YOUR TASK => Place the lines from the one containing "### Controlling the Mouse" through the one containing "To move the mouse a bit", inclusive, into a numbered list, omitting any blank lines.

AVAILABLE RECORDS =>
########################################

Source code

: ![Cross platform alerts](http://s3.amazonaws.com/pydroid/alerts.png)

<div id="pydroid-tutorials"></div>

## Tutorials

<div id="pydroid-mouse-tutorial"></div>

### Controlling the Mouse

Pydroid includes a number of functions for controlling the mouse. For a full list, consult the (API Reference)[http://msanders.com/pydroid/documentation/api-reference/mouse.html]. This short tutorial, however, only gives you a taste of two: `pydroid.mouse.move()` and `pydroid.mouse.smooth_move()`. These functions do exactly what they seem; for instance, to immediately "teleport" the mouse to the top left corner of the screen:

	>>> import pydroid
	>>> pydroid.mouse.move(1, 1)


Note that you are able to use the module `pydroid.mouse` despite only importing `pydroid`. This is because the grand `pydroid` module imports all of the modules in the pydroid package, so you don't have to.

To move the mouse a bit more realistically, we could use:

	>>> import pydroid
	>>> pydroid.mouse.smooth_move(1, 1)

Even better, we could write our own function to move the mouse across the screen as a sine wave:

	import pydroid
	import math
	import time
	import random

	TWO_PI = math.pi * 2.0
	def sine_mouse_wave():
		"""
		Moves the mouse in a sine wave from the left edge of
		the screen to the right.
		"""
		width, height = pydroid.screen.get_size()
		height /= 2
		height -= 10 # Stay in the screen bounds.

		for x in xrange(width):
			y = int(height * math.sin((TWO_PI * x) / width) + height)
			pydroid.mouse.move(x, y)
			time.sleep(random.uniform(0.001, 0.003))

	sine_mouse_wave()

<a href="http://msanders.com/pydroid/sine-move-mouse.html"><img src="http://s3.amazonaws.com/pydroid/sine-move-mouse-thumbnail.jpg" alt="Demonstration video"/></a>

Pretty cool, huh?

########################################

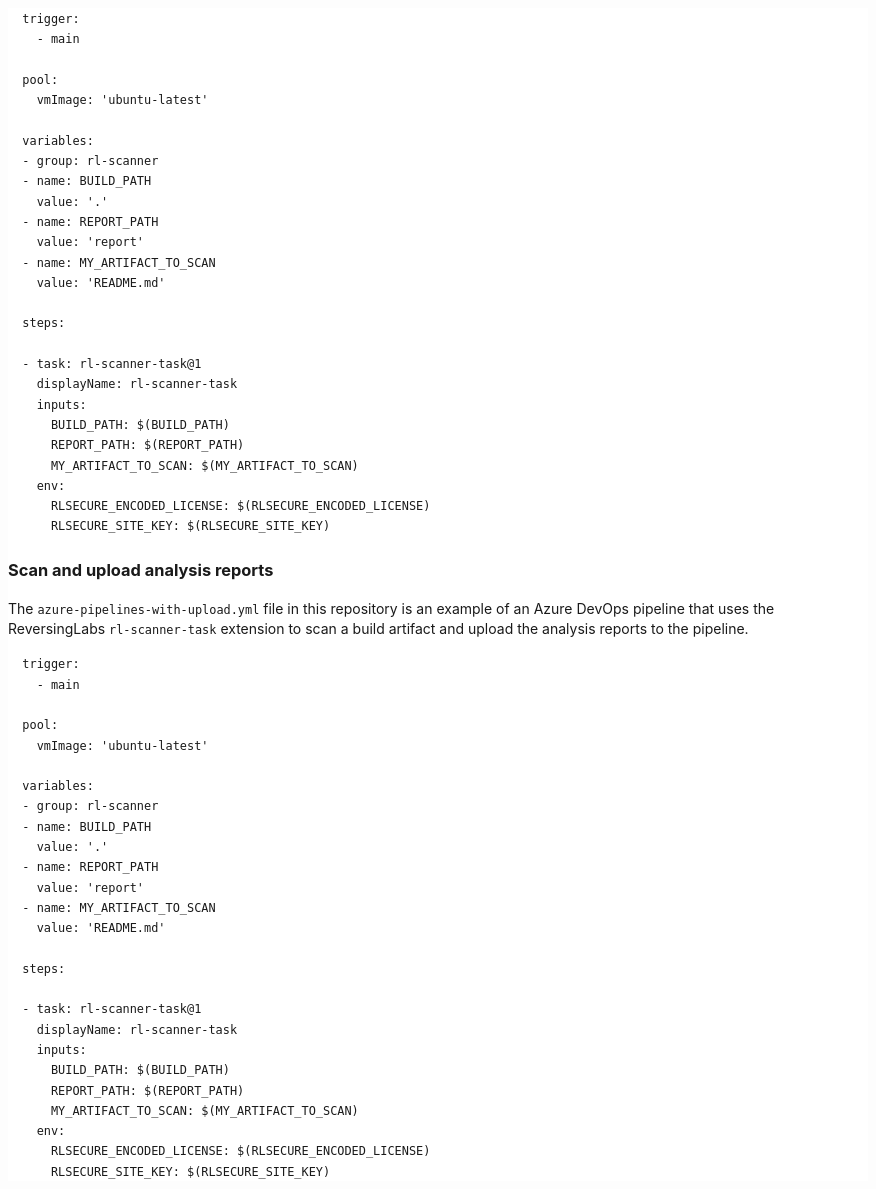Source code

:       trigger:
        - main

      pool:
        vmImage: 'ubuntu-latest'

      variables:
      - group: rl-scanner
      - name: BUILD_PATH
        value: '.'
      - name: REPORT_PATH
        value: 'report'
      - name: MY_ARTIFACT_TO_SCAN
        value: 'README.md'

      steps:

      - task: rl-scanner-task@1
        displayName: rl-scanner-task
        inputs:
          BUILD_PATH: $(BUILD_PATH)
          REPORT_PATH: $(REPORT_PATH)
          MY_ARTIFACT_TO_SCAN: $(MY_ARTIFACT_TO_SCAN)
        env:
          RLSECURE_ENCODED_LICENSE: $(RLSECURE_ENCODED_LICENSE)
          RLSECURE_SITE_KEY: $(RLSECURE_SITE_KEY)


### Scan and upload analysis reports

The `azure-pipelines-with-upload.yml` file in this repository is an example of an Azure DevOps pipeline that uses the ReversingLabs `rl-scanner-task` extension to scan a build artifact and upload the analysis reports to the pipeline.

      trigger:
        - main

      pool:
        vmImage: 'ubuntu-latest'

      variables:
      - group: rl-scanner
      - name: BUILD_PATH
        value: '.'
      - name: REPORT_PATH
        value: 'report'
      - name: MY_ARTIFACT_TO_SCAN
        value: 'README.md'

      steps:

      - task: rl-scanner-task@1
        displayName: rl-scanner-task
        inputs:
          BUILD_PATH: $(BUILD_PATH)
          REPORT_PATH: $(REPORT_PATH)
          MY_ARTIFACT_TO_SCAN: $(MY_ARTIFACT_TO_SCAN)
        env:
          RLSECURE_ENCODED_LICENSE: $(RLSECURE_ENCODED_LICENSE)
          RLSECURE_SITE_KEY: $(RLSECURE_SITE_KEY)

########################################

OUTPUT OF THE EXERCISE =>
1. ### Controlling the Mouse
2. Pydroid includes a number of functions for controlling the mouse. For a full list, consult the (API Reference)[http://msanders.com/pydroid/documentation/api-reference/mouse.html]. This short tutorial, however, only gives you a taste of two: `pydroid.mouse.move()` and `pydroid.mouse.smooth_move()`. These functions do exactly what they seem; for instance, to immediately "teleport" the mouse to the top left corner of the screen:
3. 	>>> import pydroid
4. 	>>> pydroid.mouse.move(1, 1)
5. Note that you are able to use the module `pydroid.mouse` despite only importing `pydroid`. This is because the grand `pydroid` module imports all of the modules in the pydroid package, so you don't have to.
6. To move the mouse a bit more realistically, we could use:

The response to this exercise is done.